Bottleneck Effect: A disaster or factor reduces a population to a very small number. As the population recovers, the gene pool is narrowed because many alleles were lost during the reduction.
Questions & Discussion
Q: What are the three types of selection and an example of each?
A: 1. Diversifying (e.g., small and large fish vs. medium fish). 2. Stabilizing (e.g., average weight human babies). 3. Directional (e.g., Giraffe neck length).
Q: Practice Scenario: Oysters range from dark greyish brown to light greyish brown. Researchers found most were either dark or light, but very few were medium. What does this indicate?
A: This indicates Diversifying/Disruptive Selection. The environment likely has very dark and very light areas (like dark rocks and light sand), providing camouflage for the extremes but leaving the medium-colored oysters visible to predators.

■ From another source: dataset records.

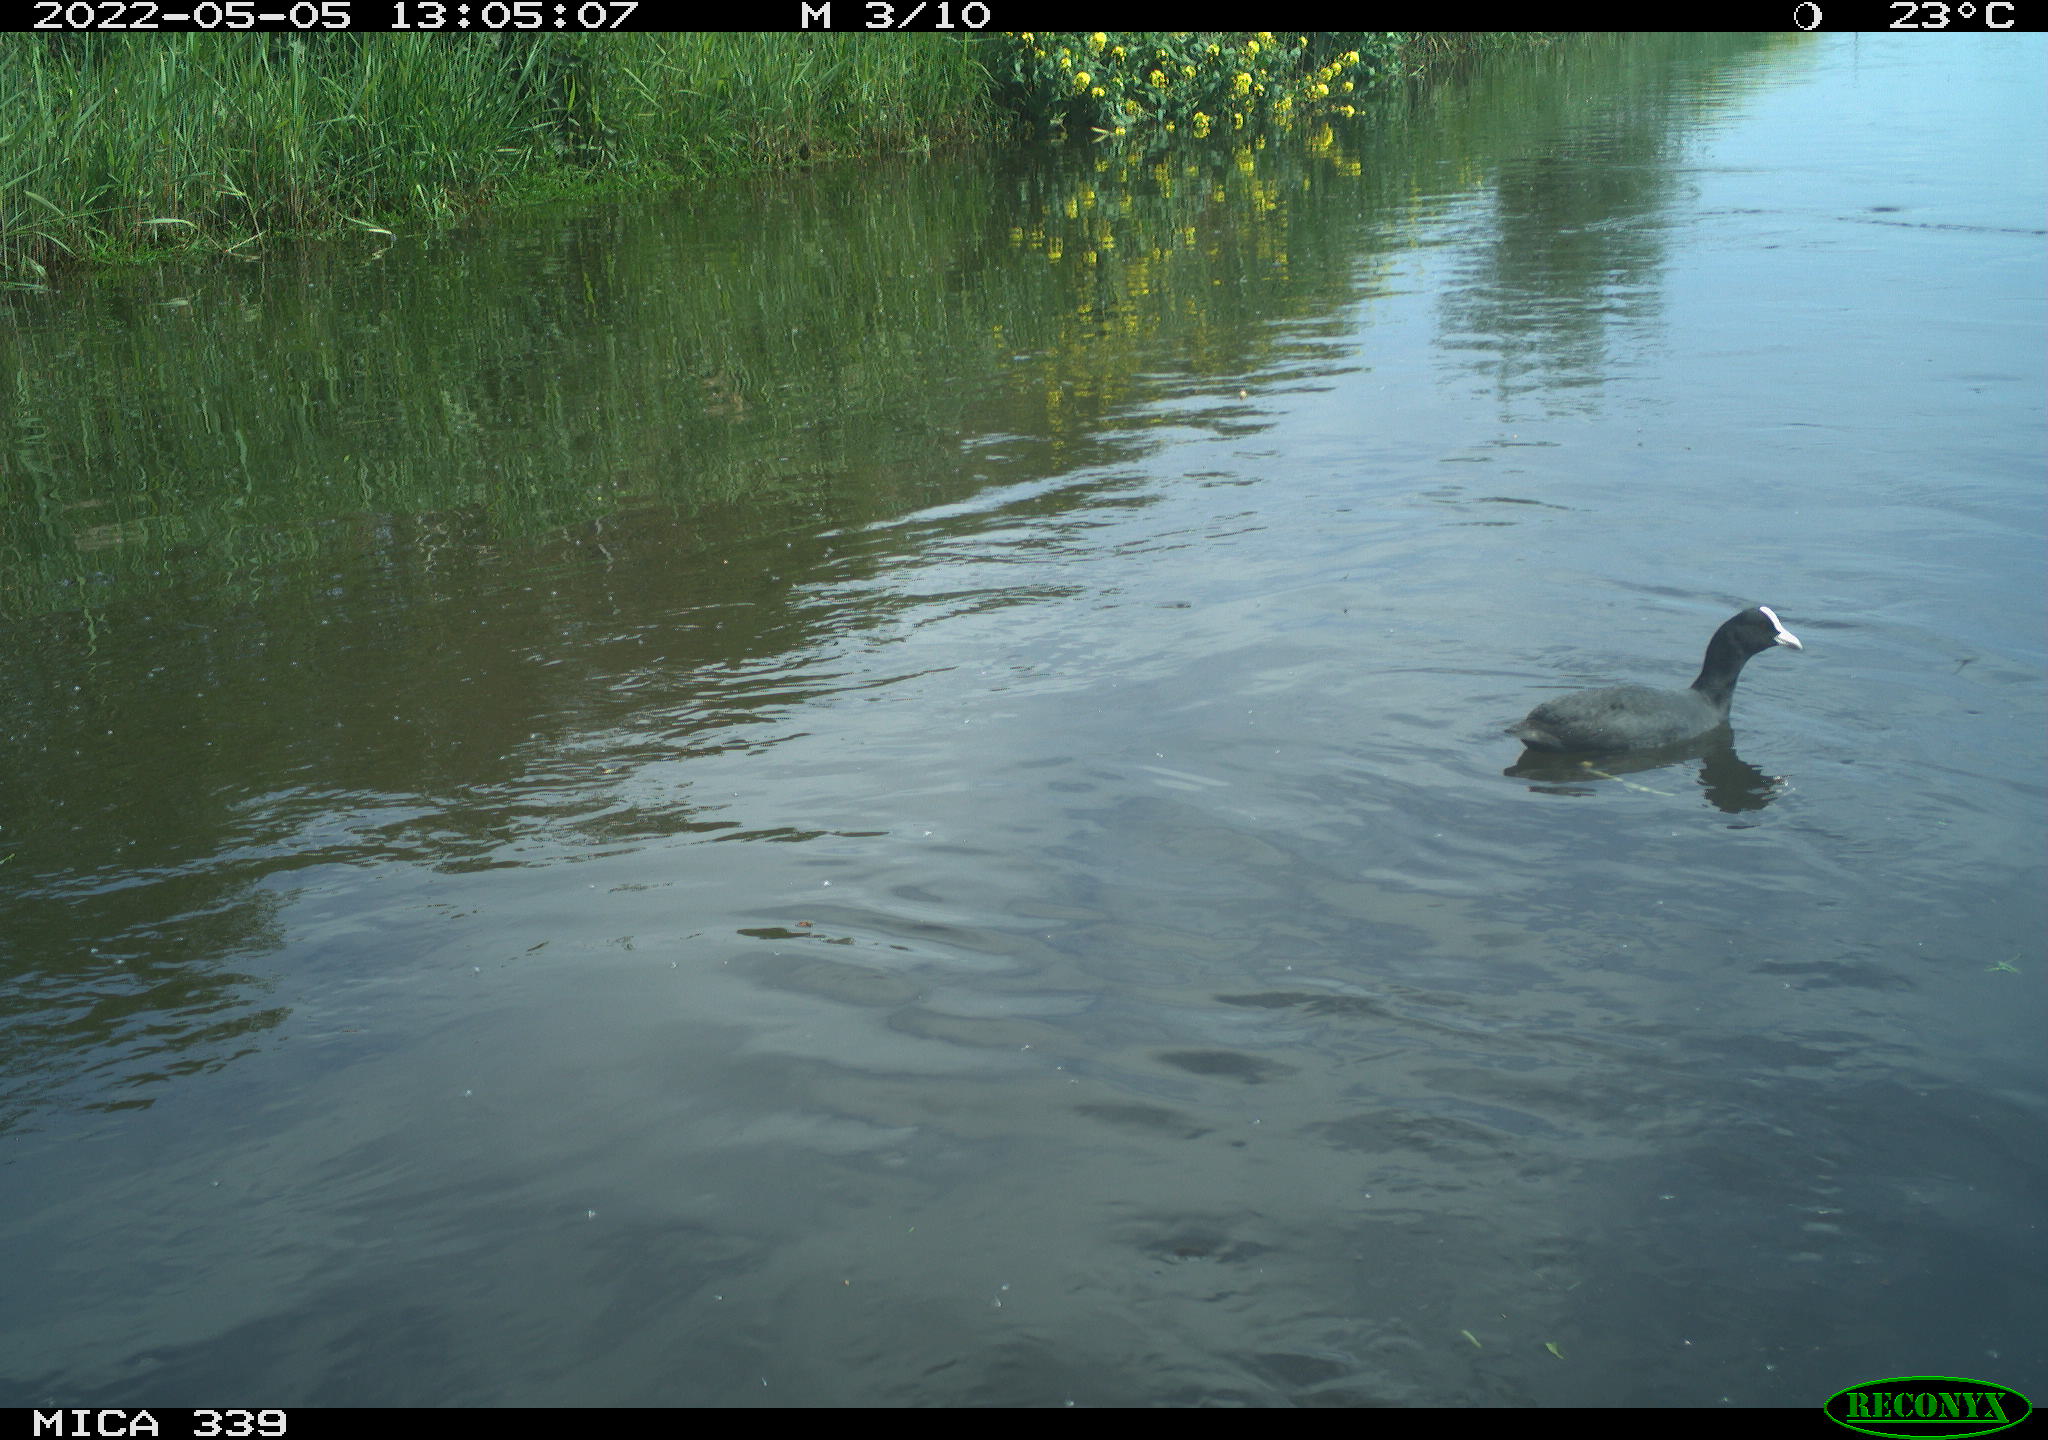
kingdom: Animalia
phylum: Chordata
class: Aves
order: Gruiformes
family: Rallidae
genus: Fulica
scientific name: Fulica atra
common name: Eurasian coot
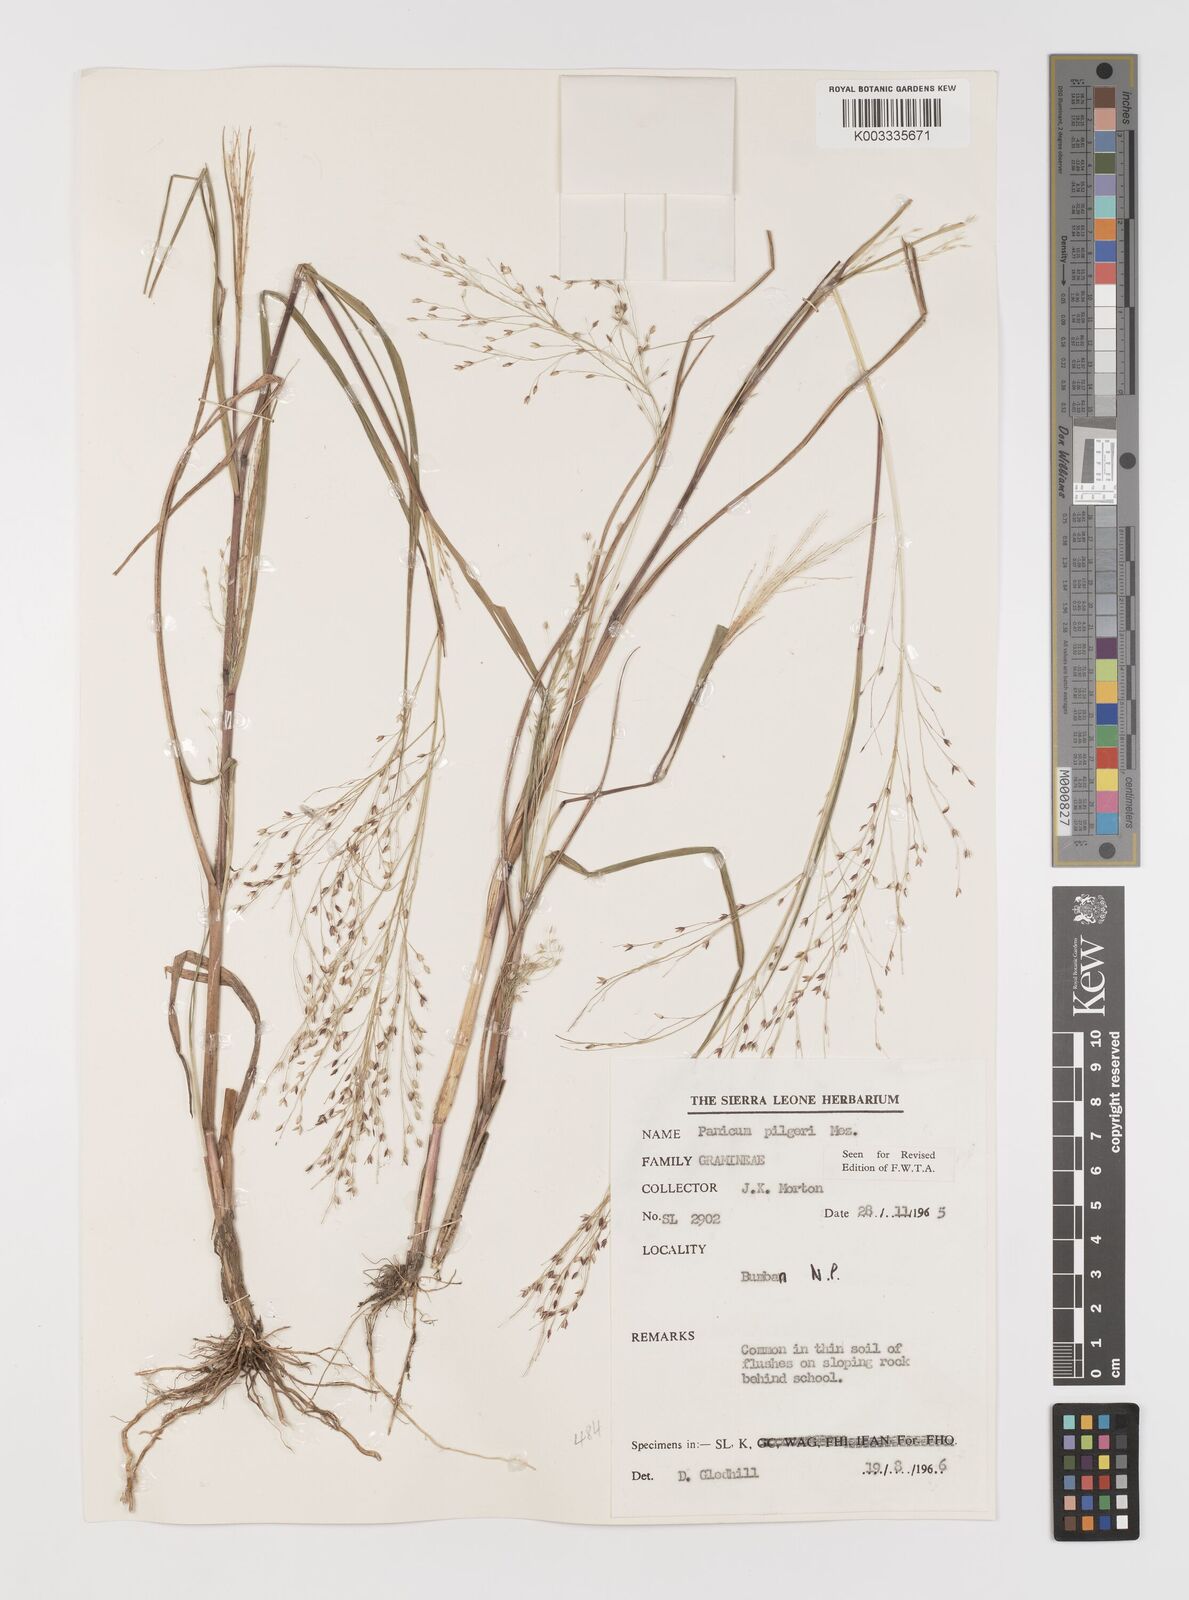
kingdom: Plantae
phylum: Tracheophyta
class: Liliopsida
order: Poales
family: Poaceae
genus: Panicum
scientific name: Panicum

Q: Practice Scenario: Before the industrial revolution, peppered moths were white with spots; after, they were dark with spots. What type of selection is this?
A: Directional Selection. The environment changed (soot on trees), pushing the population toward the darker extreme.
Q: Practice Scenario: Lionfish are an invasive species with no predators in the Gulf of Mexico. How will they affect prey and what selection might occur?
A: Local prey fish populations will likely decrease. Selection might favor prey fish that are either too small to be seen easily, too large to be swallowed, or those with behavioral adaptations to hide better or swim faster.
Q: True or False: Natural Selection causes changes in populations, NOT individuals.
A: True. Individuals are born with their traits; they do not adapt during their lifetime. The population changes as certain traits are favored over generations.
Q: What is the benefit to organisms that overproduce offspring?
A: It increases the probability that at least some offspring will survive environmental pressures and reach reproductive age.
Q: Scenario: Running over an ant with a scooter. Which mechanism is this?
A: Genetic Drift. It is a random, chance event that was not based on the ant's fitness.
Q: Scenario: A goat named Eddie moves to a neighboring farm to mate with a goat of a different color. Which mechanism is this?
A: Gene Flow. It involves the movement of an individual and its alleles into a new population.